Passage given:
"""

Nothing
#' @title Check correct model adjustment for identifying causal effects
#' @name check_dag
#'
#' @description The purpose of `check_dag()` is to build, check and visualize
#' your model based on directed acyclic graphs (DAG). The function checks if a
#' model is correctly adjusted for identifying specific relationships of
#' variables, especially directed (maybe also "causal") effects for given
#' exposures on an outcome. In case of incorrect adjustments, the function
#' suggests the minimal required variables that should be adjusted for (sometimes
#' also called "controlled for"), i.e. variables that *at least* need to be
#' included in the model. Depending on the goal of the analysis, it is still
#' possible to add more variables to the model than just the minimally required
#' adjustment sets.
#'
#' `check_dag()` is a convenient wrapper around `ggdag::dagify()`,
#' `dagitty::adjustmentSets()` and `dagitty::adjustedNodes()` to check correct
#' adjustment sets. It returns a **dagitty** object that can be visualized with
#' `plot()`. `as.dag()` is a small convenient function to return the
#' dagitty-string, which can be used for the online-tool from the
#' dagitty-website.
#'
#' @param ... One or more formulas, which are converted into **dagitty** syntax.
#' First element may also be model object. If a model objects is provided, its
#' formula is used as first formula, and all independent variables will be used
#' for the `adjusted` argument. See 'Details' and 'Examples'.
#' @param outcome Name of the dependent variable (outcome), as character string
#' or as formula. Must be a valid name from the formulas provided in `...`. If
#' not set, the first dependent variable from the formulas is used.
#' @param exposure Name of the exposure variable (as character string or
#' formula), for which the direct and total causal effect on the `outcome`
#' should be checked. Must be a valid name from the formulas provided in `...`.
#' If not set, the first independent variable from the formulas is used.

"""

Written task a: In the check_dag documentation, what kind of object does `check_dag()` return?
The text and the records have no connection to each other.

Dataset items:
"""

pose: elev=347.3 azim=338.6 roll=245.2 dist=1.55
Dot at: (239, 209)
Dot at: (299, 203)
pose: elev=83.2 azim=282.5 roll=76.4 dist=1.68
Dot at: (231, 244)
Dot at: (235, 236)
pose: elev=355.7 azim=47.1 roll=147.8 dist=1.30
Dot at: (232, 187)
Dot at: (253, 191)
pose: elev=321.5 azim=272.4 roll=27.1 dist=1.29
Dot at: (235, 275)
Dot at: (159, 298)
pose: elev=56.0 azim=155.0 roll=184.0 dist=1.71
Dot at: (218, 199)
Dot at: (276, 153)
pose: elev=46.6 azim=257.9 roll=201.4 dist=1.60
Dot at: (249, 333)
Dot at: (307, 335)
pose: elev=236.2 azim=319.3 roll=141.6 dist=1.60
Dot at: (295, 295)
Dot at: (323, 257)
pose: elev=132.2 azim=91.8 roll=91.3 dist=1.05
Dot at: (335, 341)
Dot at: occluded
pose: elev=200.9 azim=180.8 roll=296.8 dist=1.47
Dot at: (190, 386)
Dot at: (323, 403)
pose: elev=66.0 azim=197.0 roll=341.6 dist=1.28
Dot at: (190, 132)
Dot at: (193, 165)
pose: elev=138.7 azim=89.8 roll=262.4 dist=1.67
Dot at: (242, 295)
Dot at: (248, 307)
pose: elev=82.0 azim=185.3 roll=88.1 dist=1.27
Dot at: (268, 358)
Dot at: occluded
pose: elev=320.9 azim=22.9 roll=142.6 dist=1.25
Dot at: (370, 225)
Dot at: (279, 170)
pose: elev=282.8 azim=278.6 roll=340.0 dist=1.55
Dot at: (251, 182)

"""

Written task b: Convert the records from the line with "pose: elev=56.0 azim=155.0" up to and including the line with "Dot at: (323, 403)" into a numbered list, omitting any blank lines.

Finished answer a: A dagitty object, which can be visualized with `plot()`.

Finished answer b:
1. pose: elev=56.0 azim=155.0 roll=184.0 dist=1.71
2. Dot at: (218, 199)
3. Dot at: (276, 153)
4. pose: elev=46.6 azim=257.9 roll=201.4 dist=1.60
5. Dot at: (249, 333)
6. Dot at: (307, 335)
7. pose: elev=236.2 azim=319.3 roll=141.6 dist=1.60
8. Dot at: (295, 295)
9. Dot at: (323, 257)
10. pose: elev=132.2 azim=91.8 roll=91.3 dist=1.05
11. Dot at: (335, 341)
12. Dot at: occluded
13. pose: elev=200.9 azim=180.8 roll=296.8 dist=1.47
14. Dot at: (190, 386)
15. Dot at: (323, 403)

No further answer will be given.